** SOURCE MATERIAL follows **

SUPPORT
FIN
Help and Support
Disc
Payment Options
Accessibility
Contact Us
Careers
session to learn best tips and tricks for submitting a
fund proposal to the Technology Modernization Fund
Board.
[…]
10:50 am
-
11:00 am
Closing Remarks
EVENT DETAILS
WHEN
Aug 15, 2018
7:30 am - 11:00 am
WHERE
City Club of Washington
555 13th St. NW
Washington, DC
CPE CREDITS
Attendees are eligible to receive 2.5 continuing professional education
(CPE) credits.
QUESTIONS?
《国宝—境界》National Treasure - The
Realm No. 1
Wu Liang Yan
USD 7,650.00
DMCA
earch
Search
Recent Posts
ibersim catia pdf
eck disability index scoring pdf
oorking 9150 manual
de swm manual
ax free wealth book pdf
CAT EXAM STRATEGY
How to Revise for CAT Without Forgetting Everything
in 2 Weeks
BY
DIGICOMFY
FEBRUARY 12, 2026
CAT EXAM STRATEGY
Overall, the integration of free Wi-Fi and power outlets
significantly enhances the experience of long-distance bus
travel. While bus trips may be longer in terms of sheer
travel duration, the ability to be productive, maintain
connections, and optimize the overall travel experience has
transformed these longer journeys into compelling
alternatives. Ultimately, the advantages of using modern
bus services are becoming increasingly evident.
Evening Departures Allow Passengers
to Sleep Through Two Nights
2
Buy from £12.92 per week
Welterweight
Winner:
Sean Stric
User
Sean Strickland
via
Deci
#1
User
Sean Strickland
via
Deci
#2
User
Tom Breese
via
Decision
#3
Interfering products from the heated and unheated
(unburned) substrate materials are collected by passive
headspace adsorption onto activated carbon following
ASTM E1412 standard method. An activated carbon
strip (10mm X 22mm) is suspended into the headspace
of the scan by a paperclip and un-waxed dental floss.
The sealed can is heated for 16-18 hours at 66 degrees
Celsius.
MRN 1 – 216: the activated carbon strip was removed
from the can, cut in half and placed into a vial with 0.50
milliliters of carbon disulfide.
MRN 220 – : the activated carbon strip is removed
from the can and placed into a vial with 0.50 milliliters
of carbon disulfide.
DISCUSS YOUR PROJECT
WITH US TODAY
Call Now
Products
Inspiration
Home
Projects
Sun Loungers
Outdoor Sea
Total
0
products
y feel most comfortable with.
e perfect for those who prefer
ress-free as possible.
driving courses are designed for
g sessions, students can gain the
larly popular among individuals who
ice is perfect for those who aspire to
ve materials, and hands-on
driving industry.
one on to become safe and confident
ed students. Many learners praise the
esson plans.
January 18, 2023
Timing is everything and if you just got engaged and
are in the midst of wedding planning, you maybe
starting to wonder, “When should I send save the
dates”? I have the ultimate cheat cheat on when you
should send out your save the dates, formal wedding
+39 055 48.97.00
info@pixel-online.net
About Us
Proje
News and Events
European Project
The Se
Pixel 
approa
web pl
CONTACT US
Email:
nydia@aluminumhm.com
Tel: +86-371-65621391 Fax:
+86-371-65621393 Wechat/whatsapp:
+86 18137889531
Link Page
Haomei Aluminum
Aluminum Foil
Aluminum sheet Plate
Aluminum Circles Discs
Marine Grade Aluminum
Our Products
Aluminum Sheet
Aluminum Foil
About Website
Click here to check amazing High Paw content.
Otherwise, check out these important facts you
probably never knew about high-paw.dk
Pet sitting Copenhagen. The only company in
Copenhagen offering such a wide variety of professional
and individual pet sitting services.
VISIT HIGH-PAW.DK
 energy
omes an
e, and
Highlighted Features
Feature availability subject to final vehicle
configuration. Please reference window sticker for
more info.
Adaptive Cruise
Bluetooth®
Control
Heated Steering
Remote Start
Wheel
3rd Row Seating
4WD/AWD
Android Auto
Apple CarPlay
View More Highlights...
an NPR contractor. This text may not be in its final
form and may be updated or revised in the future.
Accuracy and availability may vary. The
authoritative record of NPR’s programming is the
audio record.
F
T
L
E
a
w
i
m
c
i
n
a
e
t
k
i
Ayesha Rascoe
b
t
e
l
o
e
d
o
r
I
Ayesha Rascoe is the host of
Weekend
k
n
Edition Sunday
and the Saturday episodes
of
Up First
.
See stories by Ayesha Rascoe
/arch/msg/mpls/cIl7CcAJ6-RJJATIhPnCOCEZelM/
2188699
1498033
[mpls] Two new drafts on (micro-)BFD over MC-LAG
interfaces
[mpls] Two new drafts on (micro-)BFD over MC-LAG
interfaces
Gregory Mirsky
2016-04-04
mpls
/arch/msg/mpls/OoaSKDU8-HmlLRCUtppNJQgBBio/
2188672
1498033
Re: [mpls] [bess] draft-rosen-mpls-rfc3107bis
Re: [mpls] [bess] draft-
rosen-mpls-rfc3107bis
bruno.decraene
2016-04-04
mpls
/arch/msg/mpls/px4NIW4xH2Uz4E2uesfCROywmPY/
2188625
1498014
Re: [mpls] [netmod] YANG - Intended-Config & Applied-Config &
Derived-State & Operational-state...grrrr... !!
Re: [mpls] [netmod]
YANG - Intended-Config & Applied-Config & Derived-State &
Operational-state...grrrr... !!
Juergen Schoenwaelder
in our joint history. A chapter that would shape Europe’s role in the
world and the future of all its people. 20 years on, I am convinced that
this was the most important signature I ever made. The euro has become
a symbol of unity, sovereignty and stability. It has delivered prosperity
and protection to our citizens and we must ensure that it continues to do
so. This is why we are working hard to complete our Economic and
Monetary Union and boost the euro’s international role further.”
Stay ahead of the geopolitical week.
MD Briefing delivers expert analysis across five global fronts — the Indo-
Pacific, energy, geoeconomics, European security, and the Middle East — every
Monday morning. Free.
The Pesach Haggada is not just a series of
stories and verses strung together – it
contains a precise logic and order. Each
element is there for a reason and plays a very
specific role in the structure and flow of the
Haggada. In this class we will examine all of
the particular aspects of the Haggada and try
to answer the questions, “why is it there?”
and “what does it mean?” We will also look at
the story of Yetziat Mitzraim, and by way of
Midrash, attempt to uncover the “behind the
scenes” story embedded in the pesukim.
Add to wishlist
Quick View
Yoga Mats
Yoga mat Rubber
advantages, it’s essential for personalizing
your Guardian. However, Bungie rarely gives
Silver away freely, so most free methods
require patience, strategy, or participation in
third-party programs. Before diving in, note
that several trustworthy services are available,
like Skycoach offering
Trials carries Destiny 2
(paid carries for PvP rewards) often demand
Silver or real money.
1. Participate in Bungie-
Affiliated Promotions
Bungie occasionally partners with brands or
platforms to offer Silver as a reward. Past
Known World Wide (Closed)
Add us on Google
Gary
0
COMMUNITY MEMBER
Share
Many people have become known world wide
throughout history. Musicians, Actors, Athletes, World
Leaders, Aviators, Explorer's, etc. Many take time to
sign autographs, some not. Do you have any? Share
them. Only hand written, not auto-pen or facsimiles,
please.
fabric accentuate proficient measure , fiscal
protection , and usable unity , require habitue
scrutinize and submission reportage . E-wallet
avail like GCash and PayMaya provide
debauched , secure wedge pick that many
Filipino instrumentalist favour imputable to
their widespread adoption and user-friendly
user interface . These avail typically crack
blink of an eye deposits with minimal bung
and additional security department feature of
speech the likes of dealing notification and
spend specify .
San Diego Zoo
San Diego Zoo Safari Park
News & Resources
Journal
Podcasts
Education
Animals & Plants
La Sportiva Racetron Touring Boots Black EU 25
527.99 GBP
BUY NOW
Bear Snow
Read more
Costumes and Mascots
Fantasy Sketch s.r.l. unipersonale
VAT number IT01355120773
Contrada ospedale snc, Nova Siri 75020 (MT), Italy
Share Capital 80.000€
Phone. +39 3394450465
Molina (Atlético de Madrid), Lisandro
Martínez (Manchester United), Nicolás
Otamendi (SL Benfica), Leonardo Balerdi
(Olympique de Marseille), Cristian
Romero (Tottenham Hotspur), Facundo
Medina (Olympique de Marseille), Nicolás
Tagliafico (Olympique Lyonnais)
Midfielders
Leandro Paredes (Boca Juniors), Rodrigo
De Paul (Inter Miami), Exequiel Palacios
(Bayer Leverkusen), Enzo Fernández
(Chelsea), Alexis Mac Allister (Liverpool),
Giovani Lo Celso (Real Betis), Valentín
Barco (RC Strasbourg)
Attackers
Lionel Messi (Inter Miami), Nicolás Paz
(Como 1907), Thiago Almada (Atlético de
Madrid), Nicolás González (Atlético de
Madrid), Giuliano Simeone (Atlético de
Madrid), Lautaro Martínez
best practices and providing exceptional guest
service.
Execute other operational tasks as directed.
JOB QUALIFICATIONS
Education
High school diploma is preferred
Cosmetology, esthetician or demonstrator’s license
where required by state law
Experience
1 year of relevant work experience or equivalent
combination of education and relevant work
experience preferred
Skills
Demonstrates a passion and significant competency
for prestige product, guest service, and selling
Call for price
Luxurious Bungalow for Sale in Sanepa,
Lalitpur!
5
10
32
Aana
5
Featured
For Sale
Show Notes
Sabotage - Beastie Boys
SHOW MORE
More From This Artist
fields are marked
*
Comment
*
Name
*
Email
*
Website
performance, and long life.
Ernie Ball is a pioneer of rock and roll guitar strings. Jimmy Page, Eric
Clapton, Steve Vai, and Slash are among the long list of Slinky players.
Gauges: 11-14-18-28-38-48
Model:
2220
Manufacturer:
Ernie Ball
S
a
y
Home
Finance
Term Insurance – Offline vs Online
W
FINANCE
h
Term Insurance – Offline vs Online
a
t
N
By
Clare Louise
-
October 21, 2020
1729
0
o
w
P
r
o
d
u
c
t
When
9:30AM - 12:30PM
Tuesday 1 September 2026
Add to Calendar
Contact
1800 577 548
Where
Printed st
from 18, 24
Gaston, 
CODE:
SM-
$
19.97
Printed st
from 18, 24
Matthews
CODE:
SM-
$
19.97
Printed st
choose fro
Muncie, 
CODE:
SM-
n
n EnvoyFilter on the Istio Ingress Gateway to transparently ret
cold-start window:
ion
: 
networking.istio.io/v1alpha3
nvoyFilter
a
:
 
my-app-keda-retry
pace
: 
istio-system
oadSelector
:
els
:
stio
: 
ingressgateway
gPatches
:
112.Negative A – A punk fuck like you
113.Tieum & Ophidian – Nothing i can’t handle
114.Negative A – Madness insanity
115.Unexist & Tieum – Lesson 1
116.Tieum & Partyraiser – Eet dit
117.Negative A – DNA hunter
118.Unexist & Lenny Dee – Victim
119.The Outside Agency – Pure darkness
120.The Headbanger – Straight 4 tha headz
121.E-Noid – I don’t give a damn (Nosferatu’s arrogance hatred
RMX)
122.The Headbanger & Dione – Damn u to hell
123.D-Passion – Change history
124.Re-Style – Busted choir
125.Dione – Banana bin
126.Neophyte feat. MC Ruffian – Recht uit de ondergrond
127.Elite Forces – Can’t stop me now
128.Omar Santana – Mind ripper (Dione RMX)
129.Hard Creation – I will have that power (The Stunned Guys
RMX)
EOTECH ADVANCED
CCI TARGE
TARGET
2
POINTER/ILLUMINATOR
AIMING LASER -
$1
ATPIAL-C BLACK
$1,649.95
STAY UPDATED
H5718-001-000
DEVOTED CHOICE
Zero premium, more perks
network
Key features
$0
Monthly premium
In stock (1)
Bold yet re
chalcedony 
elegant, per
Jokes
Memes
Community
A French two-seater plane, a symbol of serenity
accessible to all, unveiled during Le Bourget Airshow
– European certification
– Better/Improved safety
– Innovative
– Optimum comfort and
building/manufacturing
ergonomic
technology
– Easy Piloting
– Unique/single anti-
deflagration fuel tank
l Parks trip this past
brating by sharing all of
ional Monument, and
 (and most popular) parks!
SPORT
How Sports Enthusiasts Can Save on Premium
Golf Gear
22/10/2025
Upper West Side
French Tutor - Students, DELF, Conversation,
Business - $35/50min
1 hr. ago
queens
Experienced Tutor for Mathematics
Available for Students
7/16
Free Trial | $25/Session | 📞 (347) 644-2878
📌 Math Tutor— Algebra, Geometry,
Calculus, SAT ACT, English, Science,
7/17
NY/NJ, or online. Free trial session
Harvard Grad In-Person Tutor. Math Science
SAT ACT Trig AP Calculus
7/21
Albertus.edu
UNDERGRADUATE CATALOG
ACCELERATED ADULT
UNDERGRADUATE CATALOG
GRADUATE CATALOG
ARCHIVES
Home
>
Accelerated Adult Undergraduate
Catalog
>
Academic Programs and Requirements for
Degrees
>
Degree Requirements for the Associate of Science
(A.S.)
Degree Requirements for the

** End of SOURCE MATERIAL **

_WHAT THE TASK ASKS:_ Edit the records from the first line through the line containing "555 13th St. NW", inclusive: change "Careers" to "Jobs" and keep every other part of those lines the same. Return only those lines.

_TASK OUTPUT:_
SUPPORT
FIN
Help and Support
Disc
Payment Options
Accessibility
Contact Us
Jobs
session to learn best tips and tricks for submitting a
fund proposal to the Technology Modernization Fund
Board.
[…]
10:50 am
-
11:00 am
Closing Remarks
EVENT DETAILS
WHEN
Aug 15, 2018
7:30 am - 11:00 am
WHERE
City Club of Washington
555 13th St. NW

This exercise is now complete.